The Debtors in this case had absolutely no intention of avoiding their tax obligations, and in fact, sought assistance from the IRS in preparing their 1979 return. Based on their experience with the IRS and guided by the 1979 return, the Debtors attempted to file proper tax returns for 1980 and 1981, albeit unsuccessfully. Further, after being called for audit the Debtors pursued the matter with the IRS in an effort to resolve the dispute and to arrange a payment schedule. At the conclusion of the audit, the Debtors began to record their business expenses in what they considered a satisfactory manner.

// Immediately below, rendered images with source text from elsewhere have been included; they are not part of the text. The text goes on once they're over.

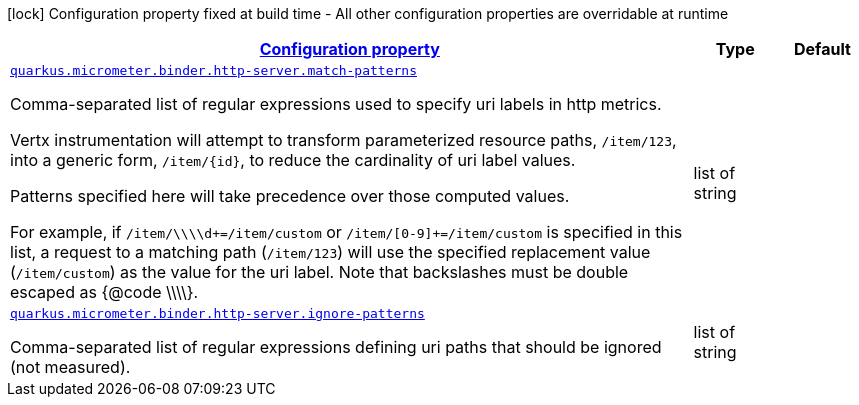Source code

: [.configuration-legend]
icon:lock[title=Fixed at build time] Configuration property fixed at build time - All other configuration properties are overridable at runtime
[.configuration-reference, cols="80,.^10,.^10"]
|===

h|[[quarkus-micrometer-binder-http-server-config-runtime-http-server-config_configuration]]link:#quarkus-micrometer-binder-http-server-config-runtime-http-server-config_configuration[Configuration property]

h|Type
h|Default

a| [[quarkus-micrometer-binder-http-server-config-runtime-http-server-config_quarkus.micrometer.binder.http-server.match-patterns]]`link:#quarkus-micrometer-binder-http-server-config-runtime-http-server-config_quarkus.micrometer.binder.http-server.match-patterns[quarkus.micrometer.binder.http-server.match-patterns]`

[.description]
--
Comma-separated list of regular expressions used to specify uri
labels in http metrics.

Vertx instrumentation will attempt to transform parameterized
resource paths, `/item/123`, into a generic form, `/item/{id}`,
to reduce the cardinality of uri label values.

Patterns specified here will take precedence over those computed
values.

For example, if `/item/\\\\d+=/item/custom` or
`/item/[0-9]+=/item/custom` is specified in this list,
a request to a matching path (`/item/123`) will use the specified
replacement value (`/item/custom`) as the value for the uri label.
Note that backslashes must be double escaped as {@code \\\\}.
--|list of string 
|


a| [[quarkus-micrometer-binder-http-server-config-runtime-http-server-config_quarkus.micrometer.binder.http-server.ignore-patterns]]`link:#quarkus-micrometer-binder-http-server-config-runtime-http-server-config_quarkus.micrometer.binder.http-server.ignore-patterns[quarkus.micrometer.binder.http-server.ignore-patterns]`

[.description]
--
Comma-separated list of regular expressions defining uri paths that should be ignored (not measured).
--|list of string 
|

|===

Based on the foregoing, this Court is satisfied that Objection to the Claim of the IRS filed by the Debtors is well taken and shall be sustained. The proof of claim filed by the IRS shall be disallowed and the IRS shall be permitted to file an amended proof of claim if it be so deemed advised, based on the estimated figures provided by William J. Forbes, C.P.A. Accordingly, it is
ORDERED, ADJUDGED AND DECREED that the Objection to Claim of IRS filed by Lawrence Lester Reynolds and Delores Ann Reynolds be, and the same hereby is, sustained and the Proof of Claim of the Internal Revenue Service be, and the same hereby is, disallowed without prejudice. It is further
ORDERED, ADJUDGED AND DECREED that the IRS shall have ___ days from the date of entry of this Order to file an amended proof of claim in accordance with this order if it so deemed to be advised.